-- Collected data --
▬▬▬

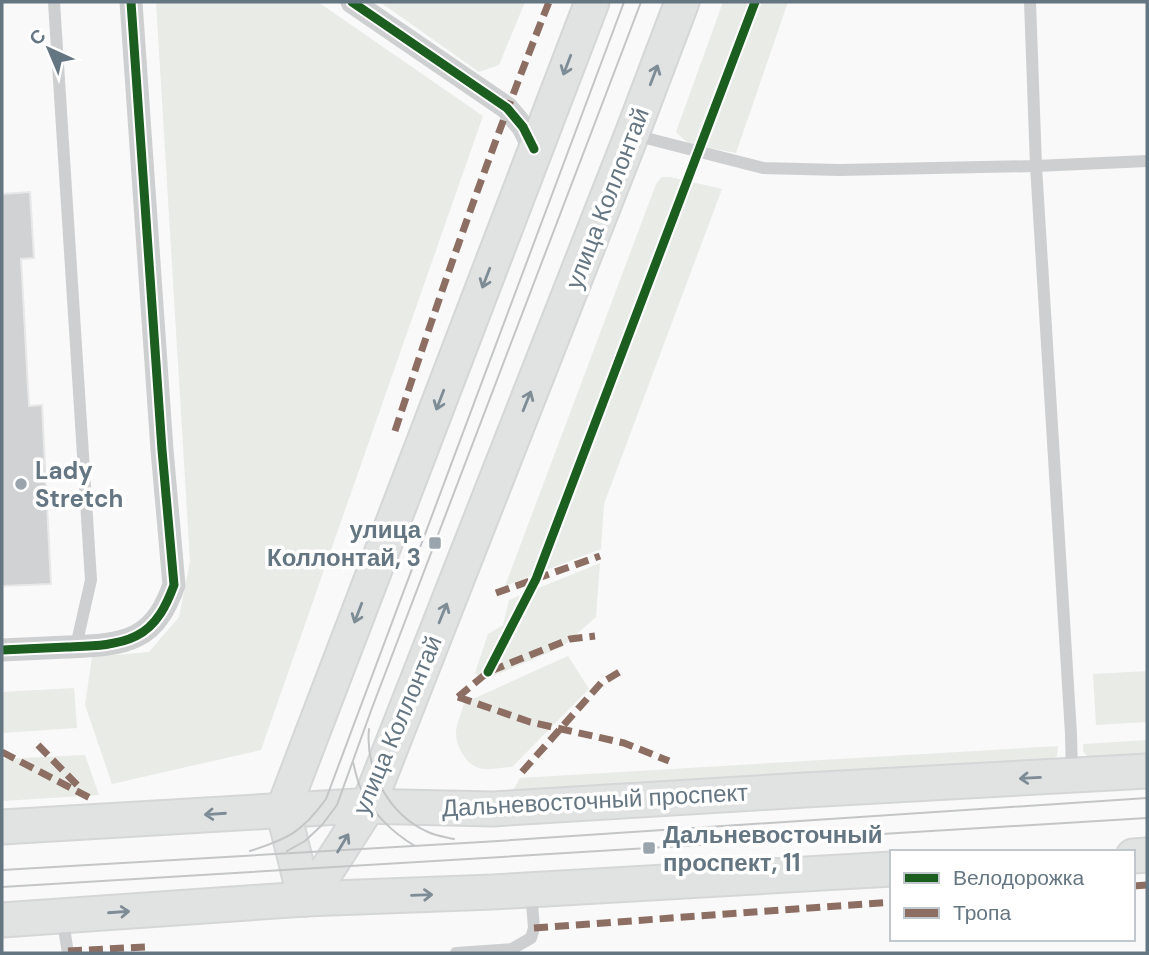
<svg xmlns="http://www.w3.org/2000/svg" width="1149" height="955" font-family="'DM Sans',sans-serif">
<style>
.green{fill:#e8ebe6}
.building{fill:#d0d2d3;stroke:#e8e8e8;stroke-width:2}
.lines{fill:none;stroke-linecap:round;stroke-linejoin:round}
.secondary-casing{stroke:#d5d6d7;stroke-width:37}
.service{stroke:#cecfd0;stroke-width:12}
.minor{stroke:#cecfd0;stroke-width:23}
.secondary{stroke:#e1e2e2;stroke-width:33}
.tram{stroke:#c3c5c6;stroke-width:2}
.quiet{stroke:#8d6e63;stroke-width:7;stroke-dasharray:14 7;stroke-linecap:butt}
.cycleway-casing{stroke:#fff;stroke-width:13}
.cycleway{stroke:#1b5e20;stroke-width:9}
.oneway{stroke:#7e8c96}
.poi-dot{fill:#99a4ac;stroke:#fff;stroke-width:2.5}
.labels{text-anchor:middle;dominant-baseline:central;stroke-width:7;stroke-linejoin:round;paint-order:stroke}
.street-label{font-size:24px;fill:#657683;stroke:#fff}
.poi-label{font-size:24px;font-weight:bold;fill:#657683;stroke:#fff;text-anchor:start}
</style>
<rect width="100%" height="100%" fill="#f9f9f9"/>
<g class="green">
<polygon points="156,2 318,2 483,116 261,750 112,784 85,705 92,657 149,652 179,617 190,561"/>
<polygon points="380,2 525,2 499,65 479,72"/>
<polygon points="723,2 788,2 736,153 689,144 676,132"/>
<polygon points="662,177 670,177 722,189 604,504 601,549 505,586 656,184"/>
<polygon points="600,563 596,617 562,647 486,679 478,676 475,673 488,634 503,625 509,600"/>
<path d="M568 656 589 689 512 767C503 767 493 770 484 769 467 768 455 746 456 731 457 722 462 712 464 703Z"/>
<polygon points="1147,671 1147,722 1096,725 1093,674"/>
<polygon points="74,688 77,728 2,733 2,692"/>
<polygon points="1147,740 1147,756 1088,757 1083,751 1083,744"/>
<polygon points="1058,746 1057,756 1050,760 512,792 520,778"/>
<polygon points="85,755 99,795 2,801 2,759"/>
</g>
<polygon class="building" points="30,192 34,258 21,259 29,406 42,405 51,584 2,586 2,194"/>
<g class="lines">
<g class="secondary-casing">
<g id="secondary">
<polyline points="2,827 357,806 493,809 805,790 1147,771"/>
<polyline points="1133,856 1147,855"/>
<polyline points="305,899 329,867 368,806 632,134 682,2"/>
<polyline points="305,899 283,810 592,2"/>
<polyline points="2,920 305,899 493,892 892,869"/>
</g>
</g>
<g class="service">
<polyline points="54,2 91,580 76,646"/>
<polyline points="1030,2 1036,166 1071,734 1072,774"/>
<polyline points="634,135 763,168 839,170 1036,166 1147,161"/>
<polyline points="62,916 68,953"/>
<polyline points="456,953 512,949 531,938 534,928 531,891"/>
</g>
<g class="minor">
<polyline points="352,2 507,108 523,127 534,149"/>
<path d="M2 650C23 649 45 648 67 647 90 646 116 646 136 636 157 626 167 604 174 585L162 450 131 2"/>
</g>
<use href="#secondary" class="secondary"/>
<g class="tram">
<path d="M369 729C365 770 389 815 428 832 436 836 446 837 454 839"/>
<path d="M353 762C355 770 357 780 361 789 372 813 393 833 415 846"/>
<path d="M250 851C288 839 302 832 326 799L624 2"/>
<polyline points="287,851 305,841 322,825 337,805 372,708 641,2"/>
<polyline points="2,870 482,842 1147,798"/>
<polyline points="2,887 1147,818"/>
</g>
<g class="quiet">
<path d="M395 431C442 287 493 143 549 2"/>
<polyline points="496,593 600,556"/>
<polyline points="458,697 530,722 624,743 669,761"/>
<polyline points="458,697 488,672 570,639 595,636"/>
<polyline points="38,745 80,788"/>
<polyline points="2,752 90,798"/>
<polyline points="522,772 601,683 621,671"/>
<polyline points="1133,886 1147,885"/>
<polyline points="534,928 892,902"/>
<polyline points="68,951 145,947"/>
</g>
<g class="cycleway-casing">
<g id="cycleway">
<polyline points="352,2 507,108 523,127 534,149"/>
<path d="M2 650C23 649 45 648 67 647 90 646 116 646 136 636 157 626 167 604 174 585L162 450 131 2"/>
<polyline points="488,672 536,579 755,2"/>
</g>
</g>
<use href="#cycleway" class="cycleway"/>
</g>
<defs><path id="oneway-shaft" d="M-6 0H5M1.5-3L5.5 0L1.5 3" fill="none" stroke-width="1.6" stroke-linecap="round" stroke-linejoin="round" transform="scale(1.75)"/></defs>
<g class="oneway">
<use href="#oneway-shaft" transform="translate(567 65) rotate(111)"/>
<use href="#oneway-shaft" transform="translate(654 75) rotate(-69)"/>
<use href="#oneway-shaft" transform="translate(486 278) rotate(111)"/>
<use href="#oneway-shaft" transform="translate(440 400) rotate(111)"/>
<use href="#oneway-shaft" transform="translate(527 401) rotate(-68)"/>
<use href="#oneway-shaft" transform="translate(358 613) rotate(111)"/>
<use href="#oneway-shaft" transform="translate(443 613) rotate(-68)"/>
<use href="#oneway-shaft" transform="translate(1030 778) rotate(177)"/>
<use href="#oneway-shaft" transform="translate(215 814) rotate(176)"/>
<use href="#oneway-shaft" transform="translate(343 843) rotate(-59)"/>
<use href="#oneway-shaft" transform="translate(422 895) rotate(-2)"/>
<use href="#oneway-shaft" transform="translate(119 912) rotate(-4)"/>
</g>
<g class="poi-dot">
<circle cx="21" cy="484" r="7"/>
<rect x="428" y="536" width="14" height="14" rx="3.5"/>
<rect x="642" y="841" width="14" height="14" rx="3.5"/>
</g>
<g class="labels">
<g class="street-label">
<text transform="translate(607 198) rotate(-69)">улица Коллонтай</text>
<text transform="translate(397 725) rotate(-67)">улица Коллонтай</text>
<text transform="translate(595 800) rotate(-3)">Дальневосточный проспект</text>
</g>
<g class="poi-label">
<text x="35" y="470">Lady<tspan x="35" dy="28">Stretch</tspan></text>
<text x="421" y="529" text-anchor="end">улица<tspan x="421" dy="28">Коллонтай, 3</tspan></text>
<text x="663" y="834">Дальневосточный<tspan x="663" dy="28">проспект, 11</tspan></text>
</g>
</g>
<rect width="1149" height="955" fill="none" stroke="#657683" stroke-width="7"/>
<rect x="890" y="850" width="245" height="91" fill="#ffffff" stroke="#c1c8cd" stroke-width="2"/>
<rect x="904" y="873" width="35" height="10" fill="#1b5e20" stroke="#c1c8cd" stroke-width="2"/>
<text x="953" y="885" font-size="21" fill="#657683">Велодорожка</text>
<rect x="904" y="908" width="35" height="10" fill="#8d6e63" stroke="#c1c8cd" stroke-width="2"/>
<text x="953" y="920" font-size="21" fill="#657683">Тропа</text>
<g transform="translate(49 49) rotate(316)" stroke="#ffffff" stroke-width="5" paint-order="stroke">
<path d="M0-5L12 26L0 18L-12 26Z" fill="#657683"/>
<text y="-10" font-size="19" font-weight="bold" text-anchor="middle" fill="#657683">С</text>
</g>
</svg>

▬▬▬

-- Aim of the task --
Find every line in the records that has the word "lines". Then report the count alone.

-- Output for this exercise --
2